Text for analysis =>
I did see a sign recently, though, that struck me. It said: TRUST YOUR STRUGGLE. Here it is.

I like that. Maybe that’s what patience is. Trusting your struggle. You don’t have to like your struggle, your wait, your loss. But you can still trust it. You can trust that your struggle is exactly what you need to become who you are supposed to be. That it’s a necessary part of your journey . . . that it’s leading somewhere important. I can buy that.
But still, struggle makes Craig and me funky.
Our marriage funks manifest themselves in less playfulness. We don’t try as hard to be cheerful. We go through the motions without emotion. I go to bed super early and avoid physical contact and even EYE contact with Craig - because sometimes if I accidentally GLANCE at him he translates that glance to I AM DYING TO JUMP YOUR BONES NOW. And I’m not. I’m just ugh, and he’s just ugh. It becomes a depressing cycle.
And so the other night I fell asleep thinking about what might pull us out of our family funk.
And I woke up KNOWING the answer.
It was soooo obviously, as Amma would say.
CLEARLY, we were missing Mr. Wardlow.
So that morning, when Craig went to work, I went to work.
I wake the kids up and say:
Babies! We’re going to get him back. TODAY WE ARE GOING TO FIND MR. WARDLOW.
And there was much rejoicing from the children.
Except that Chase tries to ruin our rejoicing by saying: “But daddy said we don’t need Mr. Wardlow!”
And I say: “HUSH. YOUR DADDY DOESN’T KNOW WHAT HE NEEDS. Get dressed.”
So we do. We get dressed, pile into the van and travel to the store where we originally bought (and returned) our Mr. Wardlow.
When we arrive, we jump out of the van and RUN into the store. We scour the store.
No Mr. Wardlow.
Crap.
Tish starts crying.
We find a teenage store employee with Beiber hair. I say frantically:
HELLO! I’m looking for a six foot wooden giraffe.
And the employee says: Oh, yeah. That thing was sold last week.
At this, Chase and Amma both join Tish in her tears.
I say to the Beiber employee: Kay. Well, the thing is that we need the giraffe to save our family. So maybe you can tell me who bought it so we can go to their home and explain our dilemma. I’m sure that will be fine.
Beiber employee looks VERY alarmed and says, “Uuum. Nooo, I don’t think they’ll let me do that. But maybe you could call all the other Home Goods in the area and try to find another one? I wait for him to add: “You could buy a whole bunch of Mums.” He doesn’t.
I say to the kids: LET’S GO.
We drive home and I find the phone numbers of all eight Home Goods in Virginia and Maryland. I break up the list and give my cell phone and half the numbers to Chase. We start making calls.
I stop twice to remind Chase that he can’t keep saying, “Hello, do you have any Mr. Wardlows in your store?
They don’t know the giraffe’s name honey, I say. You have to describe the giraffe.
I periodically send update emails to our neighbor friends who are aware of our animal rescue mission and are praying for us. I call Sister every hour or so and interrupt her important lawyer meetings to keep her abreast of our progress. She does not give a rat’s ass but feigns concern.

Written task =>
Transcribe the passage about the giraffe search word for word. Begin at the words "I wake the kids" and stop after "Tish starts crying.".

Data provided =>
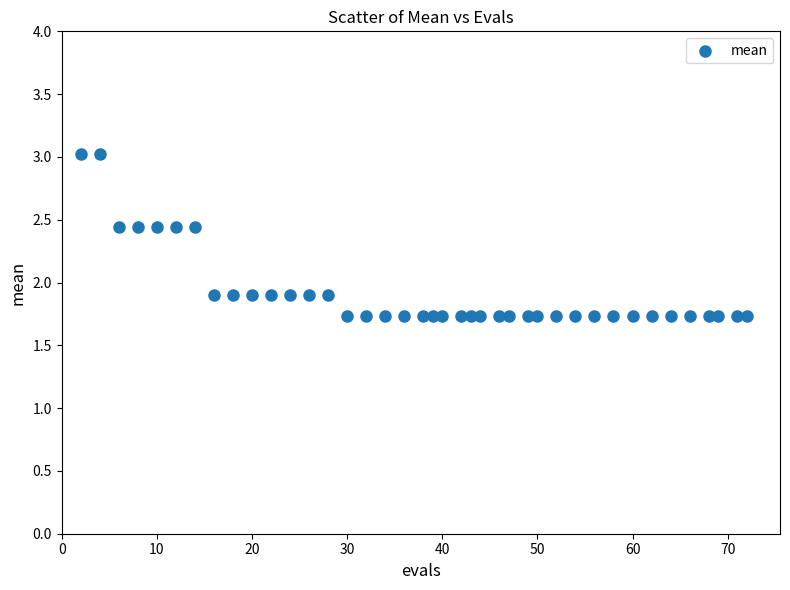

What is the range of Y values (max minus min)?

1.3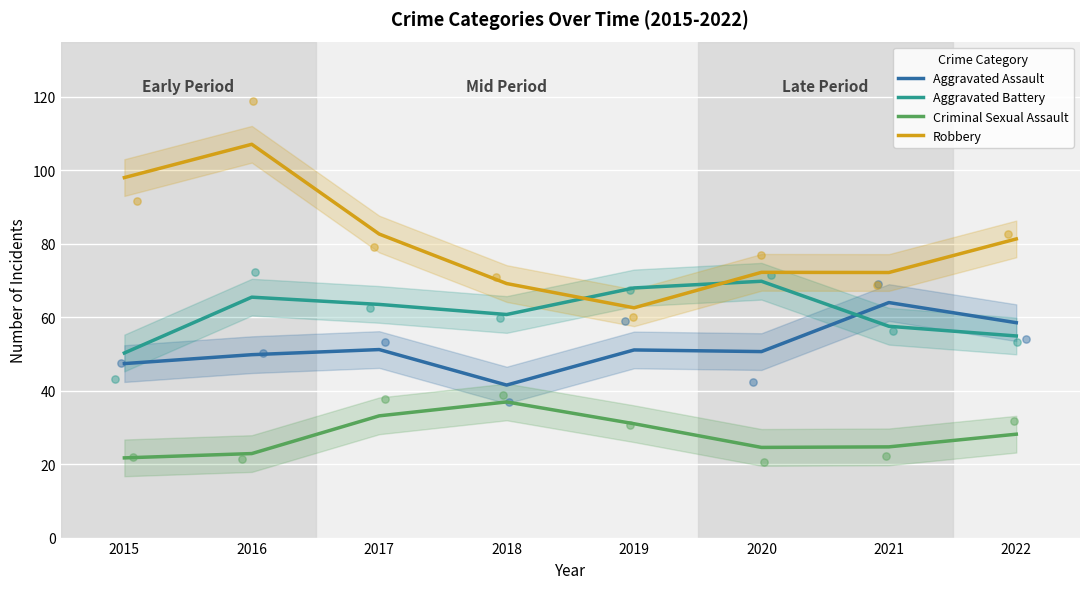

Which series contains the highest Y value?

Robbery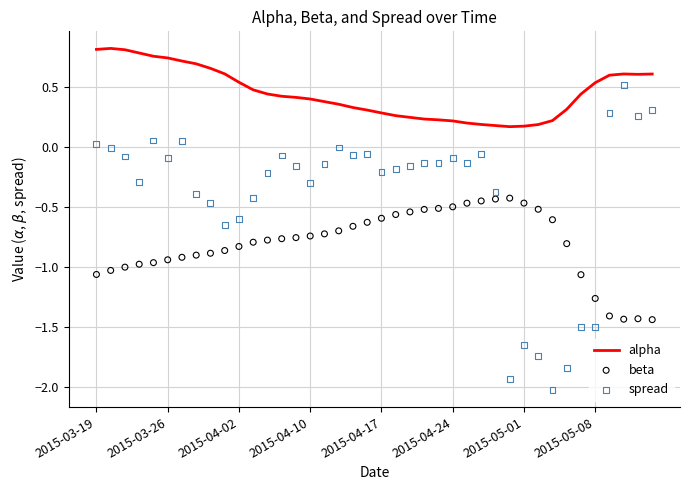

What are all the series names shown in the legend?

alpha, beta, spread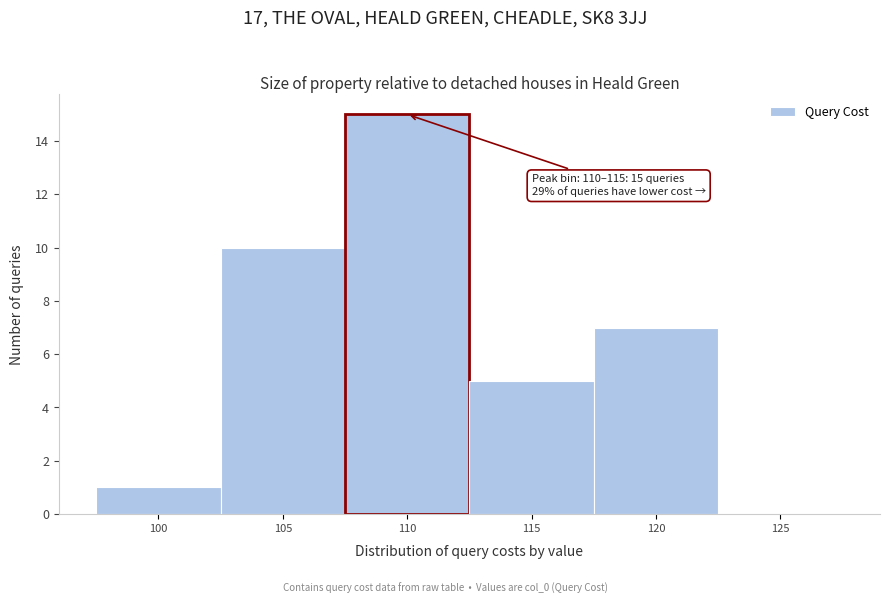

Reading left to right, extract all data points from this chart.

100=1	105=10	110=15	115=5	120=7	125=0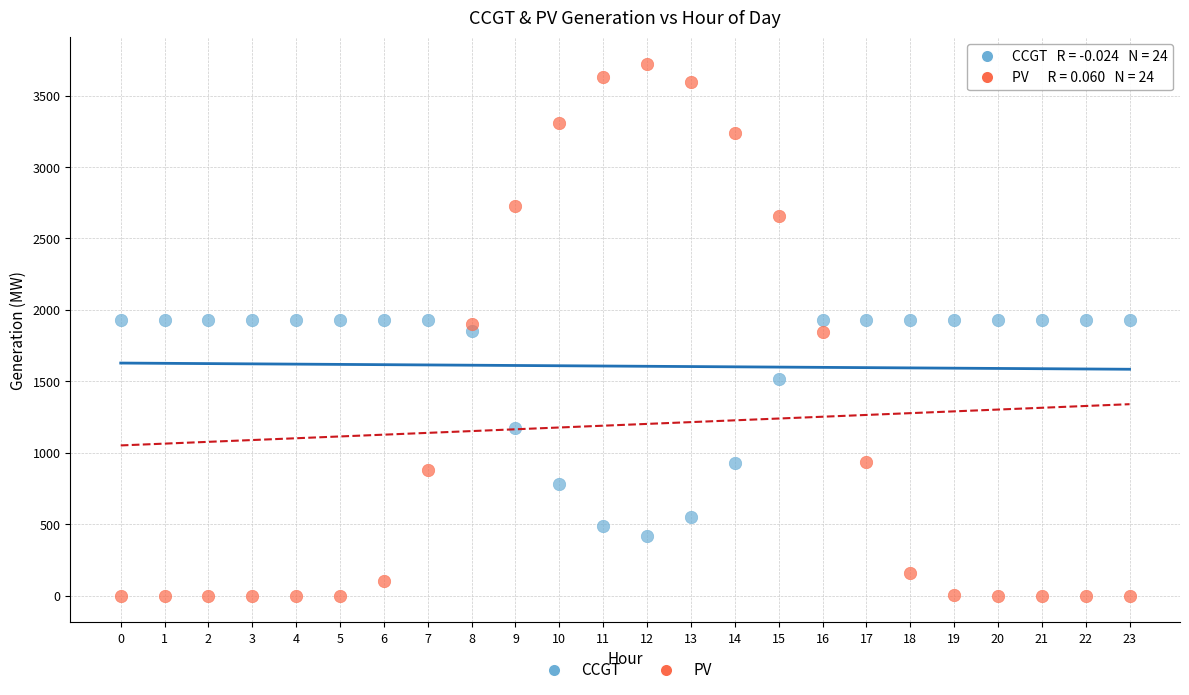

Which series has the widest spread of Y values?

PV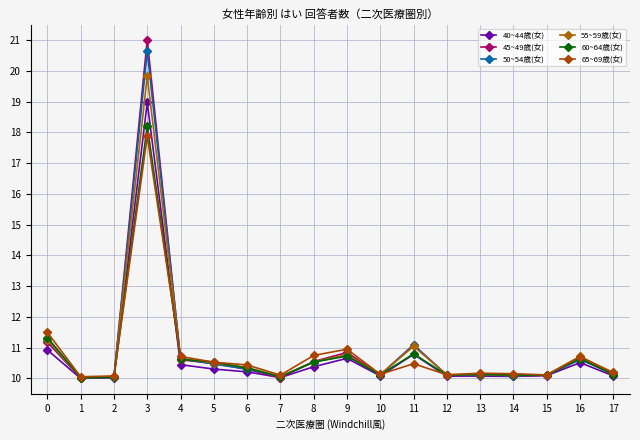

Does the chart have visible grid lines?

Yes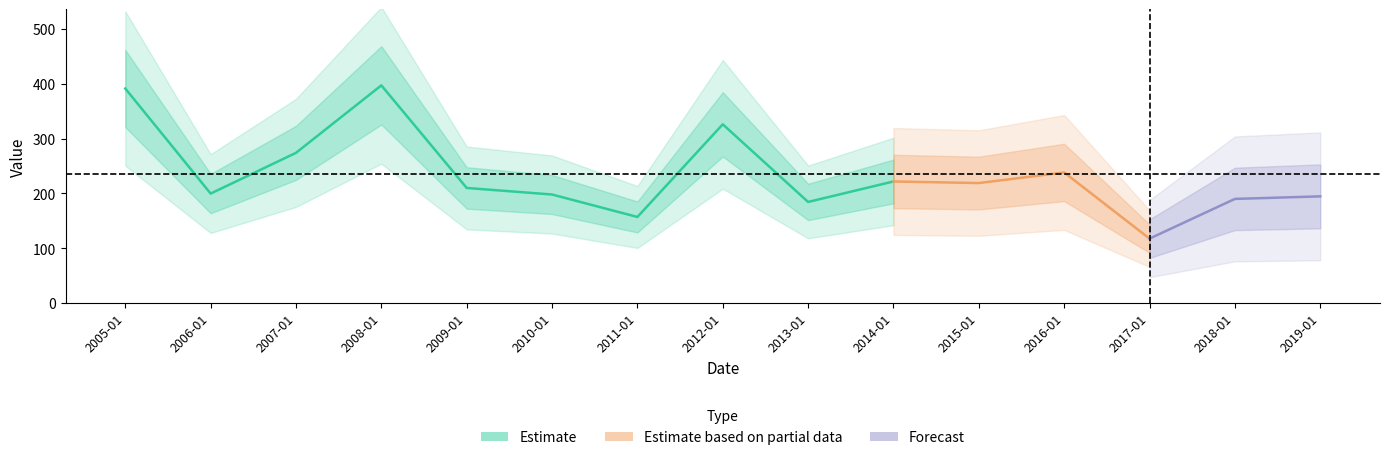

What is the value of the 6th point from the left?

198.0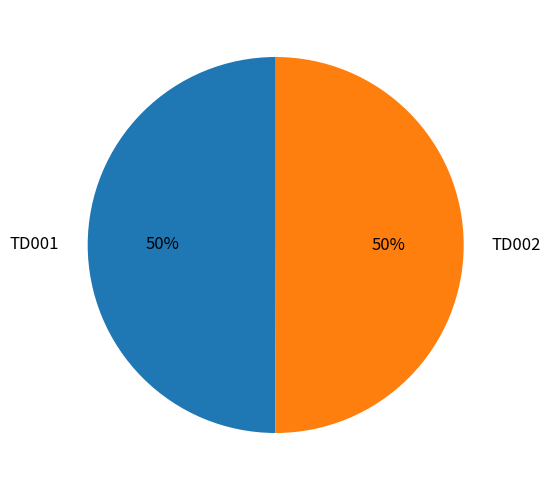

To the nearest percent, what portion does TD001 represent?

50%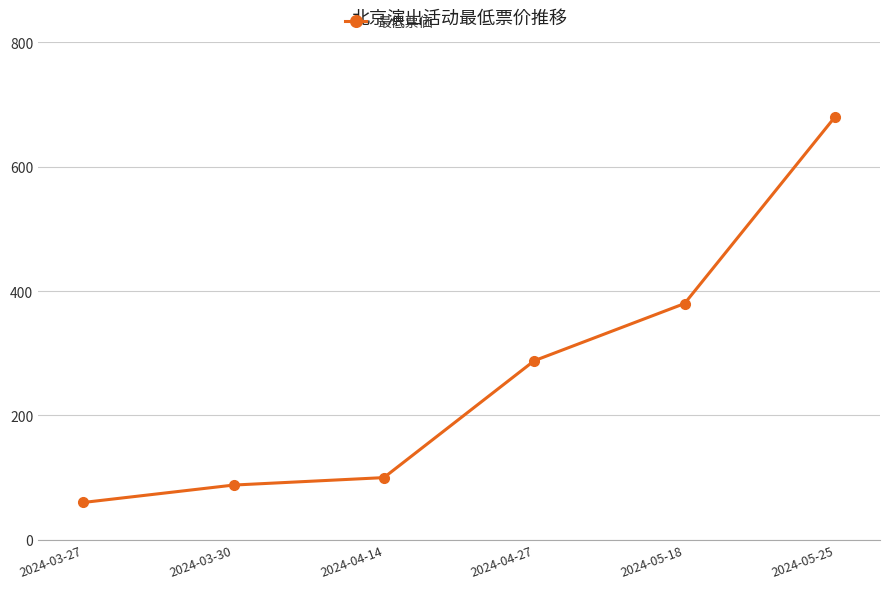

What value does the data have at 2024-04-14?

100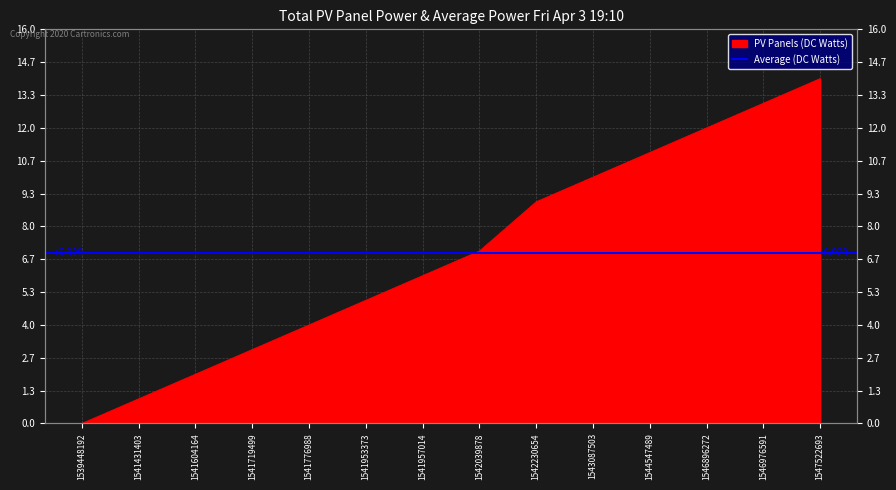

What is the difference between the maximum and second lowest values?

13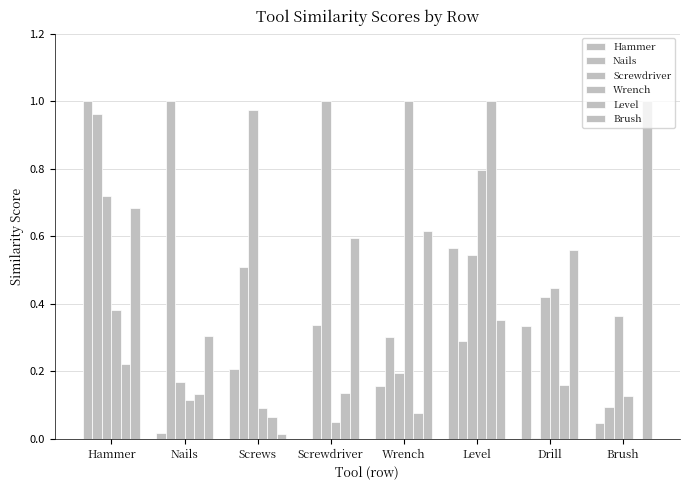

What is the difference between the maximum and second lowest values in the Nails series?

0.9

Solution for this task =>
I wake the kids up and say:
Babies! We’re going to get him back. TODAY WE ARE GOING TO FIND MR. WARDLOW.
And there was much rejoicing from the children.
Except that Chase tries to ruin our rejoicing by saying: “But daddy said we don’t need Mr. Wardlow!”
And I say: “HUSH. YOUR DADDY DOESN’T KNOW WHAT HE NEEDS. Get dressed.”
So we do. We get dressed, pile into the van and travel to the store where we originally bought (and returned) our Mr. Wardlow.
When we arrive, we jump out of the van and RUN into the store. We scour the store.
No Mr. Wardlow.
Crap.
Tish starts crying.